Each line from the opening of the records that follow to the line with "pinky pip: (1176, 797)" needs to be written out exactly. Add nothing.
Supplied material below:
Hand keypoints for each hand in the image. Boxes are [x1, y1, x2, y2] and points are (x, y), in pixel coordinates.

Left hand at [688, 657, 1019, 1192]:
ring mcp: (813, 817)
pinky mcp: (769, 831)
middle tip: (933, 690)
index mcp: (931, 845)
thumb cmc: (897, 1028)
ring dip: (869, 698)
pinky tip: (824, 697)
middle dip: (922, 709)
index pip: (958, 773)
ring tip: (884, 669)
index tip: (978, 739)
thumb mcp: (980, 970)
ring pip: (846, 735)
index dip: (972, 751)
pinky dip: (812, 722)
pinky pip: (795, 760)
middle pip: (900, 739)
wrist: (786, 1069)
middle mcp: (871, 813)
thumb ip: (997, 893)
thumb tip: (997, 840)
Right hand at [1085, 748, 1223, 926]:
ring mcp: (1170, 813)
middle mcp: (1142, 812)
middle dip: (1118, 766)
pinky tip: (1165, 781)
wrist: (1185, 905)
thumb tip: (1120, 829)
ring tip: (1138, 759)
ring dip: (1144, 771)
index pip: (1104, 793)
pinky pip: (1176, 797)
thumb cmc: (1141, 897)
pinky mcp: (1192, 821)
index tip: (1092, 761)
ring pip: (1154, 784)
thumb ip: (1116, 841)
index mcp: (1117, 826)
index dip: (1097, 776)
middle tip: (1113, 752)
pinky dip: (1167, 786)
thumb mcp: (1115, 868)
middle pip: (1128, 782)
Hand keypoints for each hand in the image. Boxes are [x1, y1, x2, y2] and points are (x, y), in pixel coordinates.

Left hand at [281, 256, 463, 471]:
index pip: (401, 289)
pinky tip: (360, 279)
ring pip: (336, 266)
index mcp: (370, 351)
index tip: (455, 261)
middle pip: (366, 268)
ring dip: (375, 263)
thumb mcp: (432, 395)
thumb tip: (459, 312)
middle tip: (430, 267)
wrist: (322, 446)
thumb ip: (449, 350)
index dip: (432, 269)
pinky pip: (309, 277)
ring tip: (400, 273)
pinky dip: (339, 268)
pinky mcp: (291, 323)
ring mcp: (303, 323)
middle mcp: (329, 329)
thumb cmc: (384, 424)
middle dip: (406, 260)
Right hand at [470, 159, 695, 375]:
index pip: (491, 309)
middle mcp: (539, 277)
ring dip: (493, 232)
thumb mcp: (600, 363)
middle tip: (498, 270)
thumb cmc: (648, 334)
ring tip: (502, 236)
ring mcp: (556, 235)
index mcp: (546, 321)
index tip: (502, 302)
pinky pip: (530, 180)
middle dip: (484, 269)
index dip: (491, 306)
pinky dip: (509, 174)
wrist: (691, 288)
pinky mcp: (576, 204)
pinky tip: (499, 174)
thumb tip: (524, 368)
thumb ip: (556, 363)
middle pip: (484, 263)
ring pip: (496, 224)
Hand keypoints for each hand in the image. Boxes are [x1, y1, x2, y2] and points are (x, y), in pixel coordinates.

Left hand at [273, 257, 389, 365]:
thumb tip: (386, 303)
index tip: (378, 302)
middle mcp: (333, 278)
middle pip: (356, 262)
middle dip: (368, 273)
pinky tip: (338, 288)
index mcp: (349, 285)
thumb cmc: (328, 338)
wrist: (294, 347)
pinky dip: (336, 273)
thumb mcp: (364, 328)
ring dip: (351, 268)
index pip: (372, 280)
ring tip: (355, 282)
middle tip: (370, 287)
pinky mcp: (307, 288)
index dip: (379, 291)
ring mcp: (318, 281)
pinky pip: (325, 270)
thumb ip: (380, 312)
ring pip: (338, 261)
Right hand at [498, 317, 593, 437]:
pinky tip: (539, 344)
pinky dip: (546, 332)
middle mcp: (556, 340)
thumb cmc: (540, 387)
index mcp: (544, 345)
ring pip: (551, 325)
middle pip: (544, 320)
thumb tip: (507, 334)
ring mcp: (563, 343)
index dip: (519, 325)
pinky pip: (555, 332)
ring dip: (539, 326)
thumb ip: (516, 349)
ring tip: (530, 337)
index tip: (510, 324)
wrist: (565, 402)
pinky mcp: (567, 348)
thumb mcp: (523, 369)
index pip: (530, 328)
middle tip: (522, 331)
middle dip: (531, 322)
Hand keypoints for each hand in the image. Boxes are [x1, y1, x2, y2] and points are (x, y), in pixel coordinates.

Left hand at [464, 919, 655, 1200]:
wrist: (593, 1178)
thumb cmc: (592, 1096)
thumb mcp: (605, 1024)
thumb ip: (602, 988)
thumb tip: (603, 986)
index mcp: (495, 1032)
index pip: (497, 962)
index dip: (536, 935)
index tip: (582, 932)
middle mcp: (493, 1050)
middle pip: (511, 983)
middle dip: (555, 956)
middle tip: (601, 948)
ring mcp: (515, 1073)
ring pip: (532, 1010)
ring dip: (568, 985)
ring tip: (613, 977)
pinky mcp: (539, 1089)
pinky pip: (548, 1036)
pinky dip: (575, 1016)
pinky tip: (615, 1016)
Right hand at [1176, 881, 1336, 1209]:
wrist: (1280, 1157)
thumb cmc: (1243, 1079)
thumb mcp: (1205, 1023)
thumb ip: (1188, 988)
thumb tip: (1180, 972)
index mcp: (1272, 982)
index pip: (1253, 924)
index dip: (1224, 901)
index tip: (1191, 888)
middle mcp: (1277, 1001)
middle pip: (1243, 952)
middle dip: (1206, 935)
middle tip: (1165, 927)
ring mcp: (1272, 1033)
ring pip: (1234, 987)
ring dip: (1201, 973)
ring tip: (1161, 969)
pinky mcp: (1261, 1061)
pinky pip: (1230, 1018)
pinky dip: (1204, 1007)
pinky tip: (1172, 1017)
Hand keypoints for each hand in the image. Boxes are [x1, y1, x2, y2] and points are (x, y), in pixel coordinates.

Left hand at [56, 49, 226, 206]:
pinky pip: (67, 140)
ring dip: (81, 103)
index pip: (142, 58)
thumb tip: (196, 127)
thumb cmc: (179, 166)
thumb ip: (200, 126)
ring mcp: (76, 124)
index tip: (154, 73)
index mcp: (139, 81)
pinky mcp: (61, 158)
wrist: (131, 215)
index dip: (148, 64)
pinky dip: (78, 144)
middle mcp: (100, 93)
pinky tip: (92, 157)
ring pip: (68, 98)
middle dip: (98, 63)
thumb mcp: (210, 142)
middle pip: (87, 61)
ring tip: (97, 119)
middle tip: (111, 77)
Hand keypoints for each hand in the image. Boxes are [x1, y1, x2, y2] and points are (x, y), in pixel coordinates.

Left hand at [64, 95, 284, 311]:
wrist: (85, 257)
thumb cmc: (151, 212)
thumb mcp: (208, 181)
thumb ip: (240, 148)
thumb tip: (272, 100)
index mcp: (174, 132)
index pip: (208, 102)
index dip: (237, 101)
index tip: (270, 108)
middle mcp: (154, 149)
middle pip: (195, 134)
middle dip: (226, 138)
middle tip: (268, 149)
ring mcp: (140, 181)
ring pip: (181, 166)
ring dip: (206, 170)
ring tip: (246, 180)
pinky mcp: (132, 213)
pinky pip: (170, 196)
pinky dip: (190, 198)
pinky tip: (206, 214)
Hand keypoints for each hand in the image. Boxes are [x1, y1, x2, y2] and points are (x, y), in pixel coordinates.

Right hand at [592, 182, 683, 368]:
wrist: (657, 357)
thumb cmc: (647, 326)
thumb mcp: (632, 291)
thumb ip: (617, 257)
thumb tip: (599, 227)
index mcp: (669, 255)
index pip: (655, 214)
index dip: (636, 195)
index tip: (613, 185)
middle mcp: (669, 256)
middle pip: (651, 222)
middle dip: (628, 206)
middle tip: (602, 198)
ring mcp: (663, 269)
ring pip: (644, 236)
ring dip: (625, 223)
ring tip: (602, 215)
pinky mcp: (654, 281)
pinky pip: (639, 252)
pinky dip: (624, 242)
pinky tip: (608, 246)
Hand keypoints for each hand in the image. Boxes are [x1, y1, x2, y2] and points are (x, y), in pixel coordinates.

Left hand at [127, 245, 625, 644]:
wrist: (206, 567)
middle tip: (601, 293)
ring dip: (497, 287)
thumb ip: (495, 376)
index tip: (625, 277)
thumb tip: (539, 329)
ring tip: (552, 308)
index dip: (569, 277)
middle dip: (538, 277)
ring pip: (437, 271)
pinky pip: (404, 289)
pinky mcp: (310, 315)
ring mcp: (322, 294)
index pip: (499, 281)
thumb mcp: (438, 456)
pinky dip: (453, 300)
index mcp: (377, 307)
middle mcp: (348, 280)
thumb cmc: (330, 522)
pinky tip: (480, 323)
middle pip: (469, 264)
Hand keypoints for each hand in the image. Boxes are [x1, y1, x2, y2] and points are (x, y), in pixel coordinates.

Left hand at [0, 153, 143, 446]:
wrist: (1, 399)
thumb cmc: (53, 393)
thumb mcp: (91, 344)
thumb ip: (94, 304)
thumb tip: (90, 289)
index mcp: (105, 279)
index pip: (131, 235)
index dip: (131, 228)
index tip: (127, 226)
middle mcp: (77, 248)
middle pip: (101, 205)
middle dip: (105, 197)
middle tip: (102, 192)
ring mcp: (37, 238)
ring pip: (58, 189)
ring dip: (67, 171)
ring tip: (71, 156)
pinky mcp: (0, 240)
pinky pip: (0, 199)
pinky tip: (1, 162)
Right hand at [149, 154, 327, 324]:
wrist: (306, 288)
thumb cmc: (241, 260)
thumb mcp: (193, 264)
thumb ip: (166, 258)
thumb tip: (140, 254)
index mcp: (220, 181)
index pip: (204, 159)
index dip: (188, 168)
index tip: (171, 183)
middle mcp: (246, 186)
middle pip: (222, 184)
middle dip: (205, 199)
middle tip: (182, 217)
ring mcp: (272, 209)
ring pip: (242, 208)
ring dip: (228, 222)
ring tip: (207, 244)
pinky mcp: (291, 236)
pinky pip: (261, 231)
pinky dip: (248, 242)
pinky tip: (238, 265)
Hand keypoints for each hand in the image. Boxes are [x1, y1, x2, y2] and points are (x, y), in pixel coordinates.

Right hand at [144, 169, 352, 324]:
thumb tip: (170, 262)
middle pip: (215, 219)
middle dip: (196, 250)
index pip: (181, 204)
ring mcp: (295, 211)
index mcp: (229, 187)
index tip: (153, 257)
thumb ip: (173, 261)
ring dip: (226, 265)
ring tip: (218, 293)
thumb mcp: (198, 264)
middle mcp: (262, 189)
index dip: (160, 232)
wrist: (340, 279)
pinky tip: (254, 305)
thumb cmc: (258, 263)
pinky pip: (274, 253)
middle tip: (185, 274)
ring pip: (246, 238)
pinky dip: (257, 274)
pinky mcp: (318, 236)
End of Supplied material.
» **Solution for this task**:
Hand keypoints for each hand in the image. Boxes are [x1, y1, x2, y2] and points are (x, y), in pixel coordinates.

Left hand at [688, 657, 1019, 1192]:
ring mcp: (813, 817)
pinky mcp: (769, 831)
middle tip: (933, 690)
index mcp: (931, 845)
thumb cmc: (897, 1028)
ring dip: (869, 698)
pinky tip: (824, 697)
middle dip: (922, 709)
index pip: (958, 773)
ring tip: (884, 669)
index tip: (978, 739)
thumb mcp: (980, 970)
ring pip: (846, 735)
index dip: (972, 751)
pinky dip: (812, 722)
pinky pip: (795, 760)
middle pip: (900, 739)
wrist: (786, 1069)
middle mcp: (871, 813)
thumb ip: (997, 893)
thumb tip: (997, 840)
Right hand at [1085, 748, 1223, 926]:
ring mcp: (1170, 813)
middle mcp: (1142, 812)
middle dip: (1118, 766)
pinky tip: (1165, 781)
wrist: (1185, 905)
thumb tip: (1120, 829)
ring tip: (1138, 759)
ring dip: (1144, 771)
index pip: (1104, 793)
pinky pip: (1176, 797)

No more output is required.